Balthasar criticized Rahner’s philosophical starting point as being too sympathetic to modernity’s obsession with subjectivity—that is, an emphasis on the subjective experience of individuals. Influenced by Goethe’s account of the objective manifestation of the form in human experience and Karl Barth’s insistence on Jesus Christ as the unique and objective revelation of God, Balthasar expressed discomfort with theological accounts of Jesus that tended to conceive of him as merely the fulfillment of the deepest yearnings of the human heart. Balthasar would certainly not deny that Jesus is the fulfillment of human yearnings.

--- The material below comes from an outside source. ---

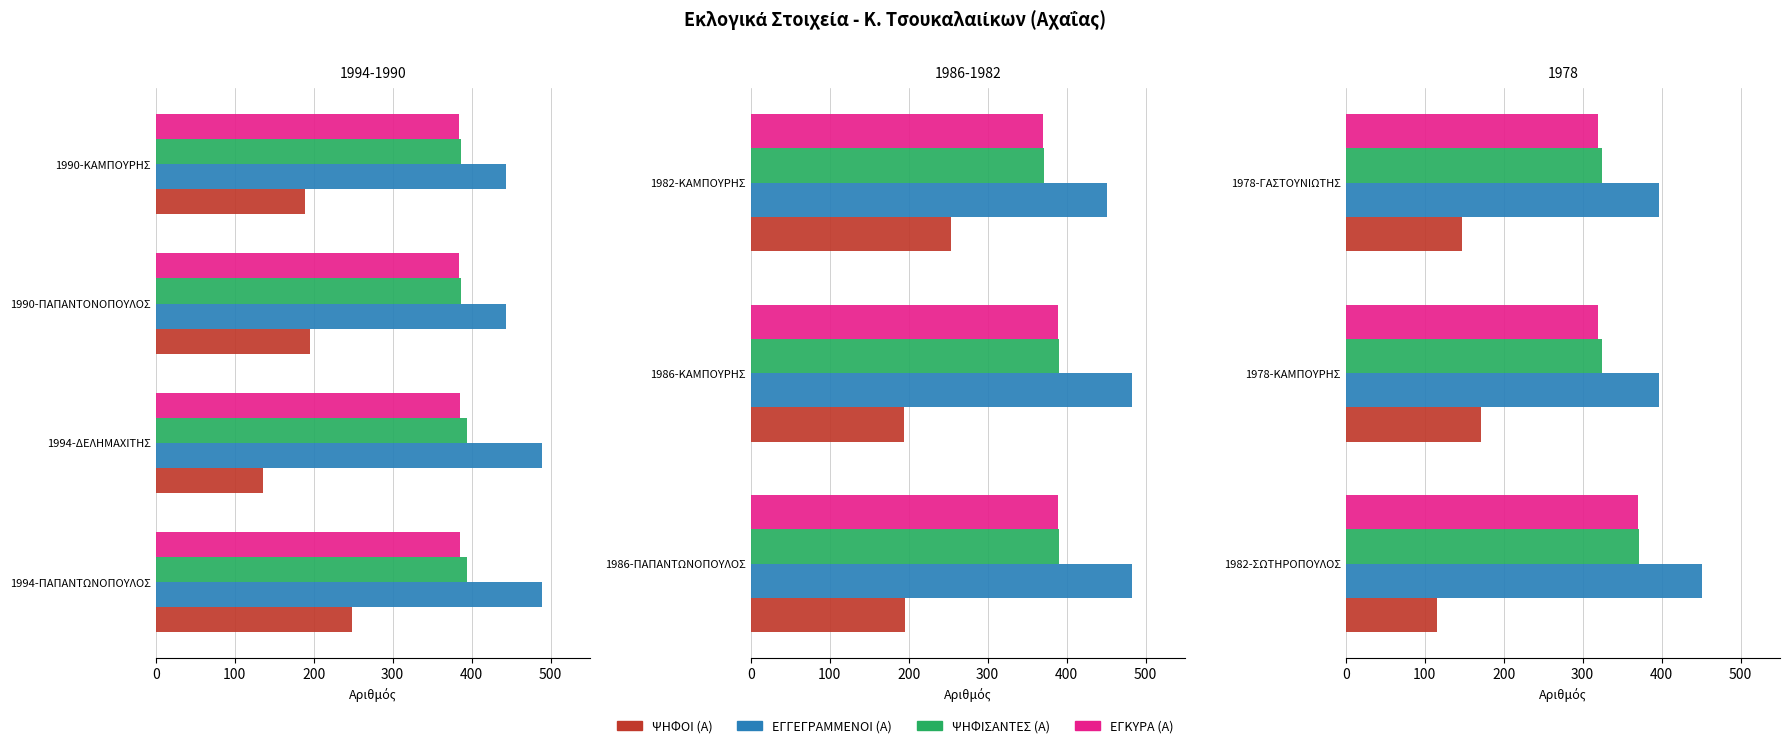

Is the value of ΨΗΦΙΣΑΝΤΕΣ (Α) at 1978-ΓΑΣΤΟΥΝΙΩΤΗΣ greater than the value of ΨΗΦΟΙ (Α) at 1978-ΓΑΣΤΟΥΝΙΩΤΗΣ?

Yes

Rather, within this perspective lies the danger of downplaying the objective, unique and astonishing reality that God has sent his own Word to his creatures. Balthasar writes that in the face of the Incarnation the human person “feels not satisfied but awestruck by a love which he never could have hoped to experience.” What Balthasar locates is the aesthetic experience of being overwhelmed by the beauty of Christ.

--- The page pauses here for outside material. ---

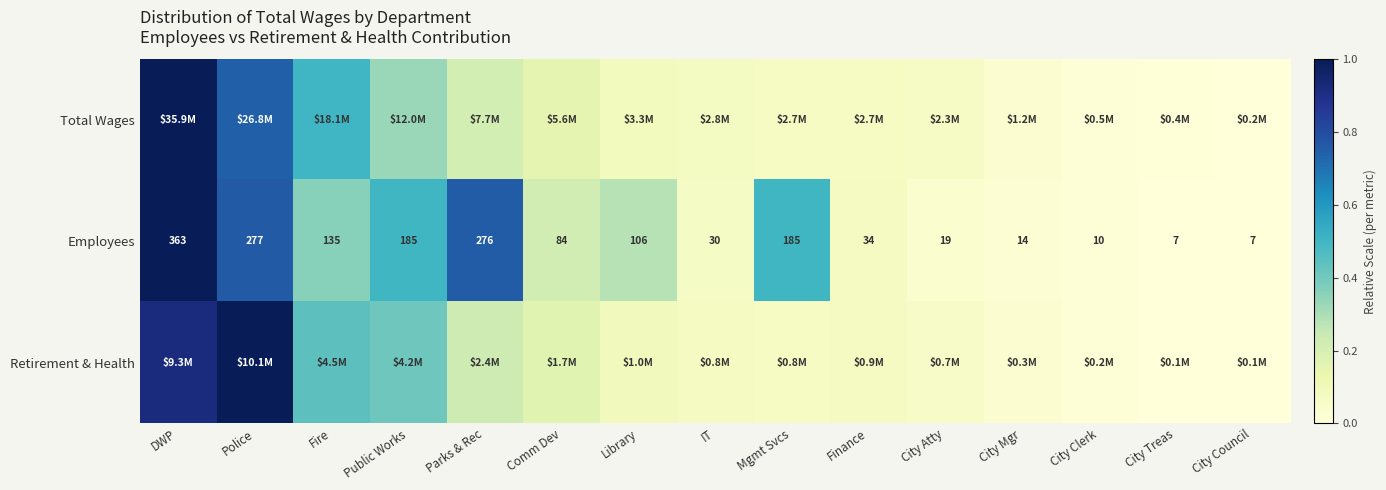

Where does the Employees series first go above 84?

DWP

Yet is that not Michael’s experience on retreat? Here he was not compelled by a rational demonstration of the existence of God. Rather, he experienced firsthand the liberating love of Christ. As he told me later, “I saw my friends and family in a new light and really started to see what love is all about.” Dare I say that Michael was prompted to see his family and friends in “the splendor of light invisible?” The Anglican theologian (and now archbishop of Canterbury) Rowan Williams, in an essay on Balthasar and Rahner, identified Balthasar’s Christ with the Jesus who in Dostoevsky’s The Brothers Karamazov does not debate the Grand Inquisitor with rational proofs, but manifests his meaning with silence, climaxing in the beauty of a kiss. Michael was prompted to a deeper faith in Jesus by the aesthetic experience of realizing the depth of the love of Christ on a retreat that involved the communio of his peers and faculty members, in the ecclesial context of the sacraments of reconciliation and the Eucharist.

It seems that in the end, Michael has come to a deeper faith through an appeal to both his intellectual and aesthetic patterns of experience. What Michael’s experience highlights is the need in contemporary Catholic catechesis for both the retreat setting and a space where young men and women are presented the teachings of the faith in a clear manner. They must be given room to wrestle critically with their own questions, which may lead to authentic moments of self-transcendence.

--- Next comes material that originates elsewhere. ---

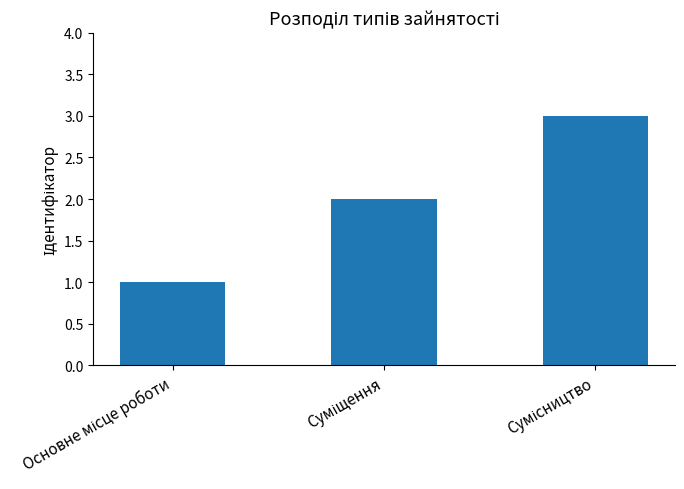

What is the sum of all values?

6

As a high school teacher, I am looking for helpful ways to make sense of the faith journey of young adults who are so busy sifting through the marketplace of ideas that is 21st- century American culture. Despite the theological differences between Rahner and Balthasar, both thinkers attempted to understand their faith more deeply and in turn to mediate this faith in a meaningful way to contemporary culture. As a result, they have provided teachers with helpful tools for recognizing the prompting of grace alive in the critical minds of young people and for communicating the power of Jesus Christ to a new generation.

Randall S. Rosenberg teaches in the department of theology at St. Louis University High School, St. Louis, Mo.

Comments

Andrew A. Galligan | 1/29/2007 - 12:25pm
For some years now my favorite occasional columnist in your publication has been Valerie Schultz. Her writings have always struck me as being faith-filled, riveting and inspirational. Many have written concerning her “Tangled Sheets” (7/1). Many too will doubtlessly be moved by her “Daughter of Doubt” (9/23).

May I also say that Randall Rosenberg’s article (9/23) may be of enormous help to all who may find themselves in her situation: “For Rahner, God is constantly ‘gracing’ the experience of every human being, whether or not one is explicitly aware of this reality”—whether it be the doubting daughter, the sorrowing mother or the tired lovers in those tangled sheets. The theology of the universal presence of salvific grace in all creation has long been a marvelous aid for me.